To complete the proof it only remains to prove the claim that \(\mathbf y_j \sim N_p({\mathbf 0}_p, \mathbf I_p).\)
We can immediately see that the \(\mathbf y_j\) must be MVN of dimension \(p\), and that they have mean vector \(\boldsymbol 0_p\).
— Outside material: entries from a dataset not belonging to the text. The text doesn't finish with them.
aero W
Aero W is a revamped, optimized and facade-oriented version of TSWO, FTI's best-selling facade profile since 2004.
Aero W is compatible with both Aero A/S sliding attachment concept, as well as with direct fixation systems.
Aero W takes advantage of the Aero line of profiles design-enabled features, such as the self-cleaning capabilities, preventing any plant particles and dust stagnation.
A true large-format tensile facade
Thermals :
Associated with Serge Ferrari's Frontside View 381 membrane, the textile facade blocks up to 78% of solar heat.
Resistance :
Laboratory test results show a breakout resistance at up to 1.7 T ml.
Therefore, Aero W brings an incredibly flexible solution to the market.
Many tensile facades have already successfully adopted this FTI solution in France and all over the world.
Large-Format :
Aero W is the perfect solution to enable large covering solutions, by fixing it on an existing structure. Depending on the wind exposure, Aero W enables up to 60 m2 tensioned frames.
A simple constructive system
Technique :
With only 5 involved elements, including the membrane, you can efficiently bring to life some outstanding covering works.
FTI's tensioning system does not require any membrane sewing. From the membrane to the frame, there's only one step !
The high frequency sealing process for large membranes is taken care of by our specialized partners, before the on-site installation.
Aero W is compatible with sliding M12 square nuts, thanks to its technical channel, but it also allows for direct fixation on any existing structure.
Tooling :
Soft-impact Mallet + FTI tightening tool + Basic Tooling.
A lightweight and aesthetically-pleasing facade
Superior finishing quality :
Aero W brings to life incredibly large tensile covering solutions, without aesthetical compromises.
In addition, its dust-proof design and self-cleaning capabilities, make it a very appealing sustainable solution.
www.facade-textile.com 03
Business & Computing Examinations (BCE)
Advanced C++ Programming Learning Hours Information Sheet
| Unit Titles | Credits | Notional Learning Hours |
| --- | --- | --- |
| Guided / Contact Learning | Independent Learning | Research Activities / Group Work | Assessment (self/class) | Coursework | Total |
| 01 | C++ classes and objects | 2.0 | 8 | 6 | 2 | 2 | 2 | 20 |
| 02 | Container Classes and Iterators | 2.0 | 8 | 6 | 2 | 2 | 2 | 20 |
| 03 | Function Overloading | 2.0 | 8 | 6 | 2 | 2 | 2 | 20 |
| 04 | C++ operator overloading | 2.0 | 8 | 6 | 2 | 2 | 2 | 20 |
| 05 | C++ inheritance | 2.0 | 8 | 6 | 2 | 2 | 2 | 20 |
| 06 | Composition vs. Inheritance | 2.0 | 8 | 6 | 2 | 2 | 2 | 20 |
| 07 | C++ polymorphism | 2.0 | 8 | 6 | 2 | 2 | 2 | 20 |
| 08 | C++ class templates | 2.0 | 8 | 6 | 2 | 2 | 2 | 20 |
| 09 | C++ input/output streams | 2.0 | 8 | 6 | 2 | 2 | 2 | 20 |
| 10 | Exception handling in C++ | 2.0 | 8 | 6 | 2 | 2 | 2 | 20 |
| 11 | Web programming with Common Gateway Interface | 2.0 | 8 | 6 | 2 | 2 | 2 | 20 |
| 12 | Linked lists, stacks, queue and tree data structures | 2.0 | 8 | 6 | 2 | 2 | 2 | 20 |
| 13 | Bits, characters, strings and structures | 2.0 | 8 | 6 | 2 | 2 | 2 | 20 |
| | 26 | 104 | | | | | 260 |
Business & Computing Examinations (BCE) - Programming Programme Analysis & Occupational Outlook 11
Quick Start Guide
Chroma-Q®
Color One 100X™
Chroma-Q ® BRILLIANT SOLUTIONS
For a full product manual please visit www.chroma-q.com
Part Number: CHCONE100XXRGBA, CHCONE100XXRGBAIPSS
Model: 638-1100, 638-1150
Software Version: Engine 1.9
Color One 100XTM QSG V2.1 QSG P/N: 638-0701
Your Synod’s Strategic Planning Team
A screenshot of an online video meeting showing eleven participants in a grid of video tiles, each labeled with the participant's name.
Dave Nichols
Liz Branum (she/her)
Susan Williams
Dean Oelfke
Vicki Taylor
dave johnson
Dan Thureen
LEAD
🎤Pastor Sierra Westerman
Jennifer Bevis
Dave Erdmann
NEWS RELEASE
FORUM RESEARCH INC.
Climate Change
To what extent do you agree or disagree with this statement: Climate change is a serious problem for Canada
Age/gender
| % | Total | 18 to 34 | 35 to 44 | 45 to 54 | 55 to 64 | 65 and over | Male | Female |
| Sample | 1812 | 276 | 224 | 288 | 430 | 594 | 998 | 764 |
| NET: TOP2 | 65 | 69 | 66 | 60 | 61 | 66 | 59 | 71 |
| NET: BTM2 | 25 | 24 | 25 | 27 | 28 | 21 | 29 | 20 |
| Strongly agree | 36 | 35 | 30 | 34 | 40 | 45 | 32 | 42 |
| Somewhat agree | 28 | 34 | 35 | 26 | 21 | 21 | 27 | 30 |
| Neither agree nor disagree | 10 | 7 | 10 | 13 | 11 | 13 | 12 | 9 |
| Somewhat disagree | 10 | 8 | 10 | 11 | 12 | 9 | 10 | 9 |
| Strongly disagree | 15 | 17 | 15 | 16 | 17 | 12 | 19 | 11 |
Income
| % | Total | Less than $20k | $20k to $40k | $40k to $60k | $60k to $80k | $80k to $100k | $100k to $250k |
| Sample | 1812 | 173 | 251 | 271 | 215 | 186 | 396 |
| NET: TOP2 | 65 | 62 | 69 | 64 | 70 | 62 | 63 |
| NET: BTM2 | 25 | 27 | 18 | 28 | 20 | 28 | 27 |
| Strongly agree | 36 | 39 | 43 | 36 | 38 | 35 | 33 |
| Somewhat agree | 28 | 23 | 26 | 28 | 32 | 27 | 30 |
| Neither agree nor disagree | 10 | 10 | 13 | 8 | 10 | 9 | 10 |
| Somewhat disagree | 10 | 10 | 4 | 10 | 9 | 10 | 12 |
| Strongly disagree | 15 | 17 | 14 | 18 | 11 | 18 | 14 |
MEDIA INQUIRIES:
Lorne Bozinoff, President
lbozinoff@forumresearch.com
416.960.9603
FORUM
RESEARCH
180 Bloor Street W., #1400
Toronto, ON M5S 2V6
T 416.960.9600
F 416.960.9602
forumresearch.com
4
To see the covariance and independence parts, note that the \(k^{th}\) element of \(\mathbf y_j\) is \[y_{jk} = \sum_{i=1}^n x_{ik}v_{ji}\] and so the \(k, l^{th}\) element of the covariance matrix between \(\mathbf y_j\) and \(\mathbf y_{j'}\) is
\[\begin{align*} {\mathbb{E}}(y_{jk} y_{j'l}) &= {\mathbb{E}}(\sum_{i=1}^n x_{ik}v_{ji} \sum_{i'=1}^n x_{i'l}v_{j'i'})\\ &=\sum_{i=1}^n\sum_{i'=1}^n v_{ji} {\mathbb{E}}(x_{ik}x_{i'l})v_{j'i'}\\ &=\begin{cases} 0 &\mbox{ if } k\not = l \mbox{ as } x_{ik} \mbox{ independent of } x_{il} \\ \sum_{i=1}^n v_{ji} v_{j'i} &\mbox{ if } k=l\mbox{ as }x_{ik} \mbox{ is independent of } x_{i'k} \mbox{ for }i\not=i'. \end{cases}\\ \end{align*}\]
Finally \[\begin{align*} \sum_{i=1}^n v_{ji} v_{j'i}&= \mathbf v_j^\top \mathbf v_{j'}\\ &=\begin{cases} 1 &\mbox{if } j=j'\\ 0 &\mbox{otherwise}. \end{cases} \end{align*}\]
Thus \({\mathbb{C}\operatorname{ov}}(\mathbf y_j, \mathbf y_{j'}) = \boldsymbol 0_{p\times p}\) for \(j\not = j'\) and \({\mathbb{V}\operatorname{ar}}(\mathbf y_j) = \mathbf I_p\). Thus we have proved the claim once we recall that uncorrelated implies independence for multivariate normal random variables.